I'm looking for code that will let me ... umm, I can't describe it well, so
consider an example:
(pattern-match '("The quick " 'color " fox " 'verb " over the lazy " 'animal)
"The quick brown fox jumps over the lazy dog")
==> ((COLOR "brown") (VERB "jumps") (ANIMAL "dog"))
In other words, it's a pattern-matcher, but it associates the things it
matches with symbols to represent them. Does that make sense?
Is there any existing code out there that does (or can be easily adapted to
do) what I'm looking for? Thanks for any help!
--
_/_/_/ Brian Kendig Je ne suis fait comme aucun
/_/_/ ········@netcom.com de ceux que j'ai vus; j'ose croire
_/_/ n'etre fait comme aucun de ceux qui existent.
/ Be insatiably curious. Si je ne vaux pas mieux, au moins je suis autre.

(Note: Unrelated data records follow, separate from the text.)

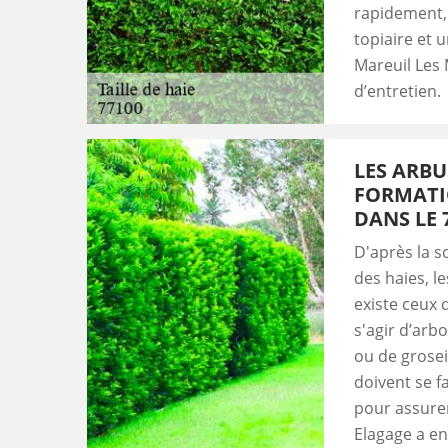
rapidement,
topiaire et 
Mareuil Les 
d’entretien.
LES ARBU
FORMATI
DANS LE 
D'après la s
des haies, l
existe ceux 
s'agir d’arbo
ou de groseil
doivent se fa
pour assurer
Elagage a en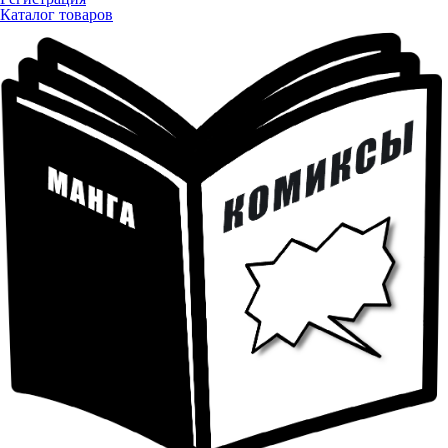
Каталог товаров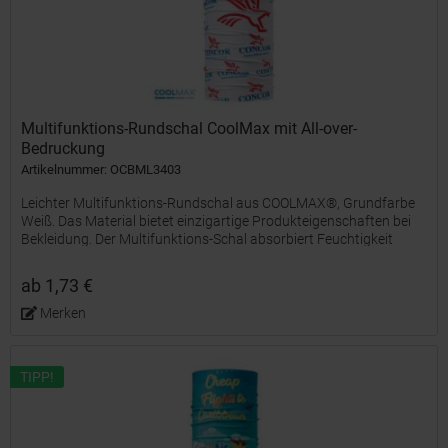
Multifunktions-Rundschal CoolMax mit All-over-
Bedruckung
Artikelnummer: OCBML3403
Leichter Multifunktions-Rundschal aus COOLMAX®, Grundfarbe
Weiß. Das Material bietet einzigartige Produkteigenschaften bei
Bekleidung. Der Multifunktions-Schal absorbiert Feuchtigkeit
besonders gut von der Haut, trocknet schnell und die...
ab 1,73 €
Merken
TIPP!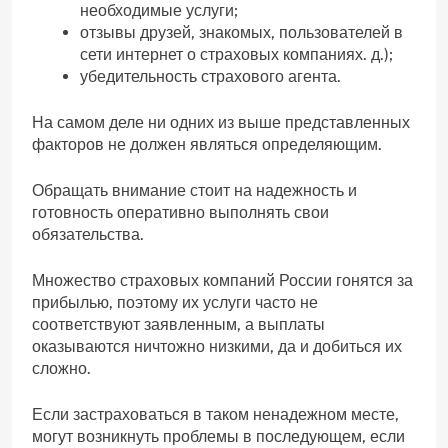
необходимые услуги;
отзывы друзей, знакомых, пользователей в
сети интернет о страховых компаниях. д.);
убедительность страхового агента.
На самом деле ни одних из выше представленных
факторов не должен являться определяющим.
Обращать внимание стоит на надежность и
готовность оперативно выполнять свои
обязательства.
Множество страховых компаний России гонятся за
прибылью, поэтому их услуги часто не
соответствуют заявленным, а выплаты
оказываются ничтожно низкими, да и добиться их
сложно.
Если застраховаться в таком ненадежном месте,
могут возникнуть проблемы в последующем, если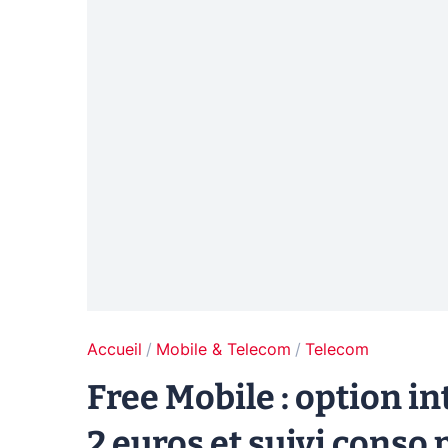
Accueil
Mobile & Telecom
Telecom
Free Mobile : option in
2 euros et suivi conso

/ Ask "why" a lot. -- Rousseau
In article <··················@netcom.com> ········@netcom.com (Brian Kendig)
writes:
>I'm looking for code that will let me ... umm, I can't describe it well, so
>consider an example:
>
>(pattern-match '("The quick " 'color " fox " 'verb " over the lazy " 'animal)
> "The quick brown fox jumps over the lazy dog")
>
> ==> ((COLOR "brown") (VERB "jumps") (ANIMAL "dog"))
>
>In other words, it's a pattern-matcher, but it associates the things it
>matches with symbols to represent them. Does that make sense?
Well, the example you give is somewhat messy, but with some syntactic sugaring
it becomes trivial.
(match '(THE QUICK (COLOR) FOX (VERB) OVER THE LAZY (ANIMAL))
'(THE QUICK BROWN FOX JUMPS OVER THE LAZY DOG ))
A one-level one-word matcher like this is a suitable first or second undergrad
LISP class homework problem.
The farther you get into the matching, the messier it gets. Part of the
question is what kind of input strings you are trying to match: are they
flat, or do they contain structure (i.e., text vs. nested S-expressions).
For the former, look in any competent computational linguistics text, or even
a good mainstream AI text that hits computational linguistics (both Winston's
book and Elaine Rich's book do this; see also Winston & Horn _LISP_, which has
a fair amount on parsing and "understanding" English with augmented transition
trees). For the latter, dig into theorem proving and the unification algorithm.
In article <·····················@mksol.dseg.ti.com> ······@mksol.dseg.ti.com (john r strohm) writes:
>
>In other words, it's a pattern-matcher, but it associates the things it
>matches with symbols to represent them. Does that make sense?
Well, the example you give is somewhat messy, but with some syntactic sugaring
it becomes trivial.
(match '(THE QUICK (COLOR) FOX (VERB) OVER THE LAZY (ANIMAL))
'(THE QUICK BROWN FOX JUMPS OVER THE LAZY DOG ))
A one-level one-word matcher like this is a suitable first or second undergrad
LISP class homework problem.
The farther you get into the matching, the messier it gets. Part of the
question is what kind of input strings you are trying to match: are they
flat, or do they contain structure (i.e., text vs. nested S-expressions).
it isn't all that much trouble to write the lisp equivalent of
prolog's dcgs if you use continuation passing style.